A thin glass rod is bent into a semicircular of radius r. A charge +Q is uniformly distributed along the upper half, and a charge –Q is uniformly distributed along the lower half, as s shown in figure. The electric field E at P, the center of the semicircle, is

Take PO as the x-axis and PA as the y-axis. Consider two elements EF and $E\text{'}F\text{'}$ of width $d\theta$ at angular distance $\theta$ above and below PO, respectively. 

The magnitude of the field at P due to either element is

$dE=\frac{1}{4\pi {\epsilon }_0}\frac{rd\theta \times Q/(\pi r/2)}{r^2}=\frac{Q}{2{\pi }^2{\epsilon }_0{r}^2}d\theta$

Resolving the fields, we find that the components along PO sum up to zero, and hence the resultant field is along PB. Therefore, field at P due to pair of elements is $2dE\sin \theta$.

$E=\underset{0}{\overset{\pi /2}{\int }}2dE\sin \theta =2\underset{0}{\overset{\pi /2}{\int }}\frac{Q}{2\pi {\epsilon }_0{r}^2}\sin \theta d\theta =\frac{Q}{{\pi }^2{\epsilon }_0{r}^2}$

**How to complete this task:**
Print the semicircle problem from "Resolving the fields, we" up to and including "elements is $2dE\sin \theta$.".

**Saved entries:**
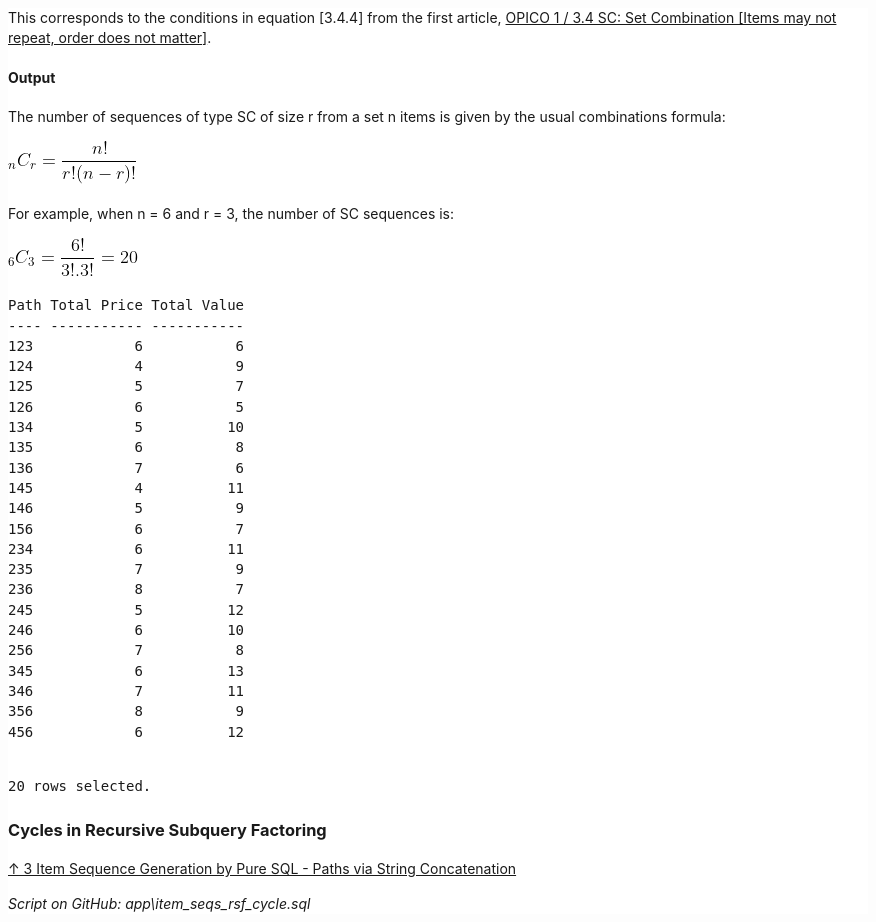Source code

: This corresponds to the conditions in equation [3.4.4] from the first article, [OPICO 1 / 3.4 SC: Set Combination [Items may not repeat, order does not matter]](https://brenpatf.github.io/2024/06/30/opico-1-algorithms-for-generation.html#34-sc-set-combination-items-may-not-repeat-order-does-not-matter).

#### Output

The number of sequences of type SC of size r from a set n items is given by the usual combinations formula:

<img src="/images/2024/07/07/nCr.png">

For example, when n = 6 and r = 3, the number of SC sequences is:

<img src="/images/2024/07/07/6C3.png">

<div class="scrollbox"><pre>
Path Total Price Total Value
---- ----------- -----------
123            6           6
124            4           9
125            5           7
126            6           5
134            5          10
135            6           8
136            7           6
145            4          11
146            5           9
156            6           7
234            6          11
235            7           9
236            8           7
245            5          12
246            6          10
256            7           8
345            6          13
346            7          11
356            8           9
456            6          12

20 rows selected.
</pre></div>

### Cycles in Recursive Subquery Factoring
[&uarr; 3 Item Sequence Generation by Pure SQL - Paths via String Concatenation](#3-item-sequence-generation-by-pure-sql---paths-via-string-concatenation)<br />

*Script on GitHub: app\item_seqs_rsf_cycle.sql*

**Response:**
Resolving the fields, we find that the components along PO sum up to zero, and hence the resultant field is along PB. Therefore, field at P due to pair of elements is $2dE\sin \theta$.